Let's say $f\in C(\Bbb T)$ just to keep things simple (that is, $f$ is continuous and has period $2\pi$). We want a function $u(r,t)$ which is continuous in the closed unit disk $\overline D$, is harmonic in $D$, and which equals $f$ on the boundary.
The notation is simpler if we use the "complex" form of Fourier series. Let $$c_n=\hat f(n)\quad(n\in\Bbb Z).$$The $c_n$ are certainly bounded, so the series $$u(r,t)=\sum_{n=-\infty}^\infty c_nr^{|n|}e^{int}$$converges uniformly on compact subsets of the unit disk.
Since $z^n$ and $\left(\overline z\right)^n$ are analytic it follows that the partial sums are harmonic. Since a uniform limit of harmonic functions is harmonic this shows that $u$ is harmonic in the (open) disk.
To answer a question you ask in a comment, the Fourier series of $f$ need not converge. But that doesn't matter. Look up "Abel summability" somewhere; it's very well known that the Fourier series of $f$ is uniformmly Abel summable to $f$; this means precisely that $u(r,t)\to f(t)$ uniformly as $r\to 1$.
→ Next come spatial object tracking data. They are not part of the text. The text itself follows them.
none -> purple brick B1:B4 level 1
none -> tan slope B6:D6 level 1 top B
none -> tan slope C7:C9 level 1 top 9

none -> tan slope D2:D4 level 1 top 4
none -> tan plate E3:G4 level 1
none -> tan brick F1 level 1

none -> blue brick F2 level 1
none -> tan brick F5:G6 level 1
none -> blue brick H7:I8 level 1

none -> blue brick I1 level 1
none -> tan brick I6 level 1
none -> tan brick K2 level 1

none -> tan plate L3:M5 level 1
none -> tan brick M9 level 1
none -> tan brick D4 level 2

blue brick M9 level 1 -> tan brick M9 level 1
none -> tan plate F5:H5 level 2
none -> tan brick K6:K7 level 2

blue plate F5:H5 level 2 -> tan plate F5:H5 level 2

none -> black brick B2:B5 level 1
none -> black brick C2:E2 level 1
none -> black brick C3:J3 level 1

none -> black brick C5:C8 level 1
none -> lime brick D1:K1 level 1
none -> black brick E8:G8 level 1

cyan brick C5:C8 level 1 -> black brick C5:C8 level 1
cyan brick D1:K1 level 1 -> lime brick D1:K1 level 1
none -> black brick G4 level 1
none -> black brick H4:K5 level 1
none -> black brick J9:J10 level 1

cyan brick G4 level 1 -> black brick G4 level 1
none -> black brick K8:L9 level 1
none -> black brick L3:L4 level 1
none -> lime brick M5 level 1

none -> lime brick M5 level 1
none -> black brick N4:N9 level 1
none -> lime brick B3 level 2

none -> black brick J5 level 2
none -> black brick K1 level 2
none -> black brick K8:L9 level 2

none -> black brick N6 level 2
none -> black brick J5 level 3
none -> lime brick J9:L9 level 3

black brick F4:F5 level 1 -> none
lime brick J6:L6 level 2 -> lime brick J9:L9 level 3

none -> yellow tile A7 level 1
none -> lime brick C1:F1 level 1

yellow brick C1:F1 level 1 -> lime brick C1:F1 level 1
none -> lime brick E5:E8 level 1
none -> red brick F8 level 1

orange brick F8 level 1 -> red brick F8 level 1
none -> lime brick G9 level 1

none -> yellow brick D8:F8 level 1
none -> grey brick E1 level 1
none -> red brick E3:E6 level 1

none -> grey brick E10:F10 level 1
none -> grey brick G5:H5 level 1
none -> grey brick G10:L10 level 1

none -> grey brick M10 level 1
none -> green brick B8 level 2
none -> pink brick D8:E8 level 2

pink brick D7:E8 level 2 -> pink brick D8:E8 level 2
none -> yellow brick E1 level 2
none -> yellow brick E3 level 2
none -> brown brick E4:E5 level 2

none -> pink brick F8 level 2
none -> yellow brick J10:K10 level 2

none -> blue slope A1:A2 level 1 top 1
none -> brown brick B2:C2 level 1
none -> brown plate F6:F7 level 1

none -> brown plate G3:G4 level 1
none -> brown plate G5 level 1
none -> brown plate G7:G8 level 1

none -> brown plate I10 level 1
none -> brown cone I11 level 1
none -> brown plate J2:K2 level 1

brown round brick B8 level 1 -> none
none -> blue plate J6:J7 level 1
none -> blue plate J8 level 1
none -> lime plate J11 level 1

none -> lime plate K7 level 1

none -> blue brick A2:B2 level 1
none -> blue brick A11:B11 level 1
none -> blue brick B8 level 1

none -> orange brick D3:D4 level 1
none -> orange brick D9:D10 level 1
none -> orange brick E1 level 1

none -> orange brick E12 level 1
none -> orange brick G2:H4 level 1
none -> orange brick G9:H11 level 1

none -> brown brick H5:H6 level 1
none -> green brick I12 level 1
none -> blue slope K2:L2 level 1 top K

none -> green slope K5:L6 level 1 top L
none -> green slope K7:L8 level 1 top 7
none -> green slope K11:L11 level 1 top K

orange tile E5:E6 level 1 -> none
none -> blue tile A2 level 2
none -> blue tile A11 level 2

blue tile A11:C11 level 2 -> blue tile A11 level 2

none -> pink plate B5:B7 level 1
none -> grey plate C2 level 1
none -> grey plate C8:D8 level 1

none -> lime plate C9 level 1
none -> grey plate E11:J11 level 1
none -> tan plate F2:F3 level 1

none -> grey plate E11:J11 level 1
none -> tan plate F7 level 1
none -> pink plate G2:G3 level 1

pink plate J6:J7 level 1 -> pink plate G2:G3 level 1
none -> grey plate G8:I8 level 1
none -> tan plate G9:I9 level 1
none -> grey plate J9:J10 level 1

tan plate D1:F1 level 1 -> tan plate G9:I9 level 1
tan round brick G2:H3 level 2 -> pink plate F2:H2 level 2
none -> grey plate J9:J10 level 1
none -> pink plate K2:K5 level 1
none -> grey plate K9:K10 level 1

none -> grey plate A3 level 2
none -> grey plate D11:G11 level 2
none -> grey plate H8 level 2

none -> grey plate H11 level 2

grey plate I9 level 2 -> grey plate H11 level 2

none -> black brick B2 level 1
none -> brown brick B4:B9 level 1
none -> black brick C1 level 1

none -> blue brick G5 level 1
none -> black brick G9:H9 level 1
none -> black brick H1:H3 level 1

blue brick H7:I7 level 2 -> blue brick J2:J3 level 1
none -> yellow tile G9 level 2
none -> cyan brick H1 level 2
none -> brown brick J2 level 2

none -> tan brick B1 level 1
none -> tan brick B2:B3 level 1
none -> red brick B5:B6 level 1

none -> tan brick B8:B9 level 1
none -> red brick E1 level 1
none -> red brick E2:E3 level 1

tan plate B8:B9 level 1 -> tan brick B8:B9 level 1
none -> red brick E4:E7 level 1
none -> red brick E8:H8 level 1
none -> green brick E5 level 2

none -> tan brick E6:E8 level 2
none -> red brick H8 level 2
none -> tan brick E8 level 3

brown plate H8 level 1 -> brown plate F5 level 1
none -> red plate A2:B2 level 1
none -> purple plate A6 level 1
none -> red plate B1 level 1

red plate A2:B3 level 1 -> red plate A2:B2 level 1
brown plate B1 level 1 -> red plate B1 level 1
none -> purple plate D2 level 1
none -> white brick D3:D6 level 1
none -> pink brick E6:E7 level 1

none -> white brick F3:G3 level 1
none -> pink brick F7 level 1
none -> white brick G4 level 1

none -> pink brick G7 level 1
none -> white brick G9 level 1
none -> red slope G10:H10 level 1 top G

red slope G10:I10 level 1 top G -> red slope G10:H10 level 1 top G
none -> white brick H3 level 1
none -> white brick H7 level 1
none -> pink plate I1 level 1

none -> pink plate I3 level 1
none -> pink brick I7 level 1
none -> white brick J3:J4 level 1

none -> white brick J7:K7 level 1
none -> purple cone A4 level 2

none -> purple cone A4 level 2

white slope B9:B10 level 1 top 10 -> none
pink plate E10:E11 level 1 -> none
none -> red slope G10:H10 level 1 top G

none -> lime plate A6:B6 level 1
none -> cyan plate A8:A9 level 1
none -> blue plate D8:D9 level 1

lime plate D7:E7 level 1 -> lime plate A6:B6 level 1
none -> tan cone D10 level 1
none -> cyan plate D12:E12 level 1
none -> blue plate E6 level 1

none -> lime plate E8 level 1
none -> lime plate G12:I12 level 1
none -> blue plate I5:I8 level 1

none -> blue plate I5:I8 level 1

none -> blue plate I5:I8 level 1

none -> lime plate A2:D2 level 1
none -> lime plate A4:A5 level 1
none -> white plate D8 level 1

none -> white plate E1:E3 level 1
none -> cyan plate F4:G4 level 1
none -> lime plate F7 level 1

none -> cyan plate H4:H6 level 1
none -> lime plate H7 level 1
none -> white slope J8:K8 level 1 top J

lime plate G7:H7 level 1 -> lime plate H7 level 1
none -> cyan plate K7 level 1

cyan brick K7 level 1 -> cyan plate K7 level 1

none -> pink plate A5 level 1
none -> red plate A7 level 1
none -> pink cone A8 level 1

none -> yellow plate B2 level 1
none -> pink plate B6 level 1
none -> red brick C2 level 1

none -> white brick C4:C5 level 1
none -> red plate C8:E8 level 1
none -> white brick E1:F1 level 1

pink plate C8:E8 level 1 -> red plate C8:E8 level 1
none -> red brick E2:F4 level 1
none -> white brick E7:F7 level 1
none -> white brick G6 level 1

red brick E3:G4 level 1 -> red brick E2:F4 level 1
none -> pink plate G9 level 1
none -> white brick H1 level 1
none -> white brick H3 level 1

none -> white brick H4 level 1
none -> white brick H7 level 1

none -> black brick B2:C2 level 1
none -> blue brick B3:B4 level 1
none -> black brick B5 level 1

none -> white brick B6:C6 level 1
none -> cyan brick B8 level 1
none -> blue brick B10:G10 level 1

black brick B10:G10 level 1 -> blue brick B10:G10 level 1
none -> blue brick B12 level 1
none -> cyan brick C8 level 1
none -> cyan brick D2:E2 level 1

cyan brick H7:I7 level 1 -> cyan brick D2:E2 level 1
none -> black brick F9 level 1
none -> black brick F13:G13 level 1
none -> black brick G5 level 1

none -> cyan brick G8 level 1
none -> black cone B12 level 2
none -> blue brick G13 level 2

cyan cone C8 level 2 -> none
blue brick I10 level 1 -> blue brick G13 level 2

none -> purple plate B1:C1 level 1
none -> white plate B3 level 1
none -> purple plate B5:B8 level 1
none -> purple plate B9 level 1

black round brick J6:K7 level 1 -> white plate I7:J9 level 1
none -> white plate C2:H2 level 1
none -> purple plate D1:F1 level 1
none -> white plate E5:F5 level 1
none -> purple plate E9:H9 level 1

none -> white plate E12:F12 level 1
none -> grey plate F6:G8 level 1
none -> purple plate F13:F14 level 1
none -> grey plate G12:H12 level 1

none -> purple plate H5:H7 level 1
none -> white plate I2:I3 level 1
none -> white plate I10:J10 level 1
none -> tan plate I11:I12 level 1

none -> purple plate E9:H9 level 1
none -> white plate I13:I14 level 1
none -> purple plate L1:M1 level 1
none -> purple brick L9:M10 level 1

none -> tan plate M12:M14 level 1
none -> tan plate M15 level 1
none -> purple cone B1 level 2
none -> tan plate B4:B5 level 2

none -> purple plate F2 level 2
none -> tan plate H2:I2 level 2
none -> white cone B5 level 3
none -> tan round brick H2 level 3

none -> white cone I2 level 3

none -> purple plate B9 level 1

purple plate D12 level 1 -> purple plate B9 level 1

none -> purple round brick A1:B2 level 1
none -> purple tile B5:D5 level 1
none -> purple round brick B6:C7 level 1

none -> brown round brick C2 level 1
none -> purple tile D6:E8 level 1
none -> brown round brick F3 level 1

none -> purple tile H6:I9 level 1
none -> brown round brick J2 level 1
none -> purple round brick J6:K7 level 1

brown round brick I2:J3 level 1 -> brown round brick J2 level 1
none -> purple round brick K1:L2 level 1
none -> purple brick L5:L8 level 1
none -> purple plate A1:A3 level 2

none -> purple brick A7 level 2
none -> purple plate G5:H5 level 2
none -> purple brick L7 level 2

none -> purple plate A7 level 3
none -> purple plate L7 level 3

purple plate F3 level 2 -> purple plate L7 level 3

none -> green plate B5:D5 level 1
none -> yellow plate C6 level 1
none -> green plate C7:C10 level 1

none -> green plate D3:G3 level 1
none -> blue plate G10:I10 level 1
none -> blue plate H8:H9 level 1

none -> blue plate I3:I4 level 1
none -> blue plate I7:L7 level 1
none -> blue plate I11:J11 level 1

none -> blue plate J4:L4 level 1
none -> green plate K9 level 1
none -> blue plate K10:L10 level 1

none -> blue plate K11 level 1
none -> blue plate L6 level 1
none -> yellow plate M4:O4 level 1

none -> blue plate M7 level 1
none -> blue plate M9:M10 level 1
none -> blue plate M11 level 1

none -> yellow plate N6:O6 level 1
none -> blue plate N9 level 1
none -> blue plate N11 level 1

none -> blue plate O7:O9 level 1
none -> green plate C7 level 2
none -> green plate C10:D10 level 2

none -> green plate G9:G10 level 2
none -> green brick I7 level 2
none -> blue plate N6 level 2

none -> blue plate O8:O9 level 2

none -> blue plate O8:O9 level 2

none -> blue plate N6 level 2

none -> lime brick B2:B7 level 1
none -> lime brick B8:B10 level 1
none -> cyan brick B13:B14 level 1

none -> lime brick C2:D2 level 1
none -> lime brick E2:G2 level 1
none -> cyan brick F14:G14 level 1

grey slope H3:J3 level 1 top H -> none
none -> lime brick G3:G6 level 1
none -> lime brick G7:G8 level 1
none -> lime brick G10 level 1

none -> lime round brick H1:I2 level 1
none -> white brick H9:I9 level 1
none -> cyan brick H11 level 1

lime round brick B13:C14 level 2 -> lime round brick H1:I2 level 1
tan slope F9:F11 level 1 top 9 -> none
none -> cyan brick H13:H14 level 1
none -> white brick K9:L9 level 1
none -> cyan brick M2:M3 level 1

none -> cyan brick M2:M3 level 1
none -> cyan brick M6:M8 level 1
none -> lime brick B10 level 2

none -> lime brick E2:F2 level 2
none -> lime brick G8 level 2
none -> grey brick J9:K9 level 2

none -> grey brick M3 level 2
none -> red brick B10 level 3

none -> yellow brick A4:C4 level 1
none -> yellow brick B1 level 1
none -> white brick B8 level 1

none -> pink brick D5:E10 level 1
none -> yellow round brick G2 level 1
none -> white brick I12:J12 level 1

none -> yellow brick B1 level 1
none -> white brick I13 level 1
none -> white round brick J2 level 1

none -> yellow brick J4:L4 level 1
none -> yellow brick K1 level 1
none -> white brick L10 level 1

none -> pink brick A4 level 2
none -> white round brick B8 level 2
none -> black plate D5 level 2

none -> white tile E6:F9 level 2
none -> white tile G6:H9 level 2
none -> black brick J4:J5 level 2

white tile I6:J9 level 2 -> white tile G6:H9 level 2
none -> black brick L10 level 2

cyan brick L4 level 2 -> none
About convergence to $f$ at the boundary: Say $P_r$ is the Poisson kernel. It's well known and not that hard to prove that the convolution $P_r*f$ tends to $f$ uniformly. It's also well known that $$P_r(t)=\sum_{n=-\infty}^\infty r^{|n|}e^{int}$$(you can calculate that sum explicitly, since it's just the sum of two geometric series), which makes it clear that $$P_r*f(t)=u(r,t).$$
Come to think of it, since the title asks about harmonic functions without mentioning boundary values, it may be appropriate to point out that in fact any function $u(r,t)$ harmonic in the open unit disk is given by a series as above for some choice of coefficients $c_n$.
Outline of proof: If $u$ is a real-valued harmonic function in the open disk we know there exists a real-valued harmonic function $v$ such that $u+iv$ is analytic. This shows that if $u$ is any harmonic function in the disk there exist analytic functions $f$ and $g$ such that $$u=f+\overline g.$$Now $f$ and $g$ are both given by power series...